→ EXTRACT TO READ:

A return to fixed parities would mean one thing and one thing only to businessmen thinking of moving to development areas. They would be certain that when the Government came up against the next balance of payments crisis they would resort to a credit squeeze and tough fiscal policies and would stop expansion. That is what is holding back investment, and that is what is really creating this uncertainty. We shall get no sustained growth and no sustained business confidence unless the Chancellor makes a statement very shortly at the next Group of Ten meeting that this country will stick to a floating exchange rate, come what may.

The second thing which the Chancellor must do to increase investment immediately is to get rid of the uncertainty which exists in businessmen's minds as to whether Bank Rate has reached its lowest level. Too many people are staving off investment decisions in the belief that Bank Rate may drop another 1 per cent. or so this Thursday, next Thursday, some time, never.

I would say, with the Economist, that there is no level of Bank Rate which I would regard as too low. A 3 per cent. rate would at least convince business that it was not going any lower and would get investment going rapidly. If these two things are done nationally, there are enough tax cuts in the pipeline to get growth going.

We have a great responsibility. At last, for the first time for probably a decade, we have a chance of at least three to four years' uninterrupted 5 per cent. growth. But the Chancellor seems to be behaving like a man lost in the woods. He has finally given up going round and round and has gone to sleep; he wakes up to find himself in another part of the woods facing a signpost pointing the way to go—and he refuses to believe it.

Britain has had a lucky break, and I do not want the Government to spoil it. When that expansion gets going, the problem of the regions can be solved, but we must then question whether the existing regional incentives will ensure that the regions will get a satisfactory share of the increased growth which will undoubtedly come if these policies are adopted.

I do not want to overstate the problem of the South-West. The hon. Member for Bodmin (Mr. Hicks) has already outlined some of these problems. Since November, 1968, the number of men unemployed in the whole region—I share the hon. Member's views about the geographic and economic nonsense of a region extending from Gloucester to the Scilly Isles—has risen by 50 per cent., but the number unemployed in the development area has risen by 33 per cent.

I would not describe that figure as "only" 33 per cent., because it is a substantial rise, but at least the difference between those two figures may show some sign that the measures of regional development which have been taken over the last six or seven years are paying off to a limited extent.

But the present Government have enormously reduced the effectiveness of the incentives introduced from 1966 onwards and they cannot run away from the fact. In June, 1970, the disparity between the investment incentives in the development areas and the non-development areas in the United Kingdom was the widest in Europe; today, after the 17 months that this Government have been in power, it is the lowest disparity in Europe.

→ EXERCISE DESCRIPTION:
Write out the passage of the speech on regional investment between "But the present" and "disparity in Europe.", inclusive. The data that follow come from a separate source.

→ AVAILABLE DATA:
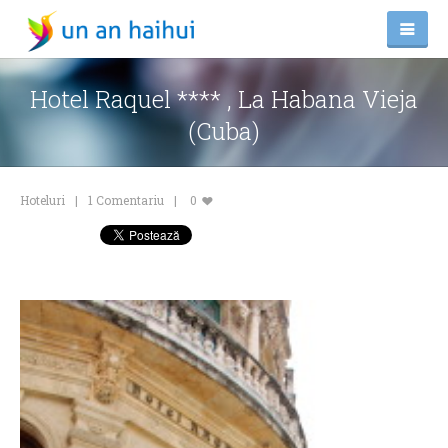
Hotel Raquel **** , La Habana Vieja
(Cuba)
Hoteluri
1 Comentariu
0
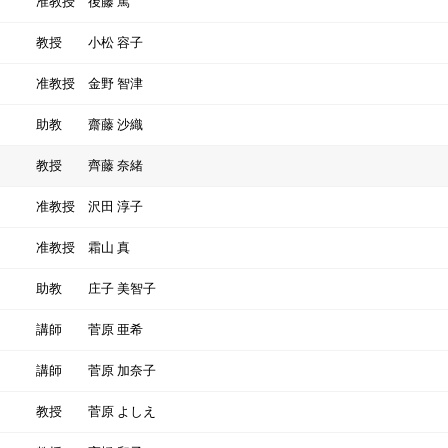
准教授
後藤 篤
教授
小松 容子
准教授
金野 智津
助教
齋藤 沙織
教授
齊藤 奈緒
准教授
沢田 淳子
准教授
霜山 真
助教
庄子 美智子
講師
菅原 亜希
講師
菅原 加奈子
教授
菅原 よしえ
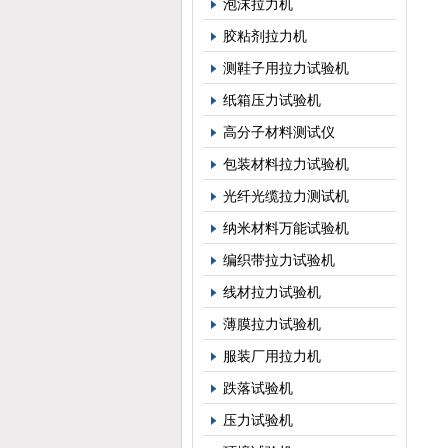
泡沫拉力机
胶粘剂拉力机
测鞋子用拉力试验机
纸箱压力试验机
高分子材料测试仪
包装材料拉力试验机
光纤光缆拉力测试机
纳米材料万能试验机
编织带拉力试验机
线材拉力试验机
薄膜拉力试验机
服装厂用拉力机
跌落试验机
压力试验机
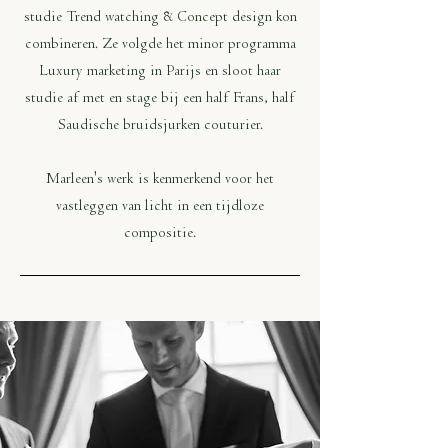
studie Trend watching & Concept design kon
combineren. Ze volgde het minor programma
Luxury marketing in Parijs en sloot haar
studie af met en stage bij een half Frans, half
Saudische bruidsjurken couturier.
Marleen's werk is kenmerkend voor het
vastleggen van licht in een tijdloze
compositie.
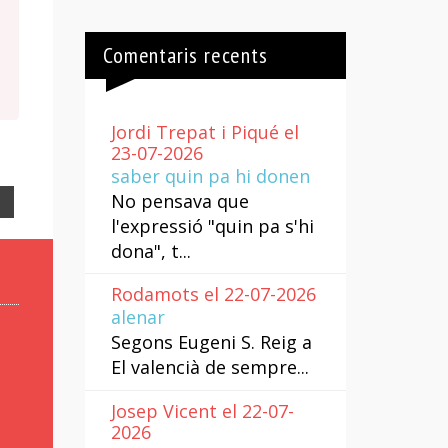
Comentaris recents
Jordi Trepat i Piqué el
23-07-2026
saber quin pa hi donen
No pensava que
Email
l'expressió "quin pa s'hi
dona", t...
Rodamots el 22-07-2026
alenar
Segons Eugeni S. Reig a
El valencià de sempre...
Josep Vicent el 22-07-
2026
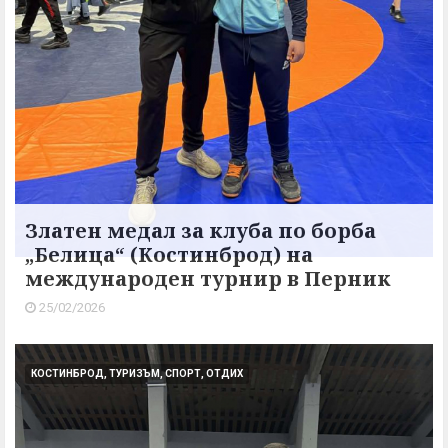
Златен медал за клуба по борба
„Белица“ (Костинброд) на
международен турнир в Перник
25/02/2026
КОСТИНБРОД, ТУРИЗЪМ, СПОРТ, ОТДИХ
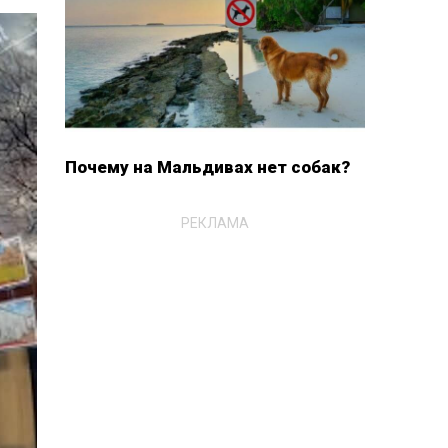
Почему на Мальдивах нет собак?
РЕКЛАМА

→ REPLY:
But the present Government have enormously reduced the effectiveness of the incentives introduced from 1966 onwards and they cannot run away from the fact. In June, 1970, the disparity between the investment incentives in the development areas and the non-development areas in the United Kingdom was the widest in Europe; today, after the 17 months that this Government have been in power, it is the lowest disparity in Europe.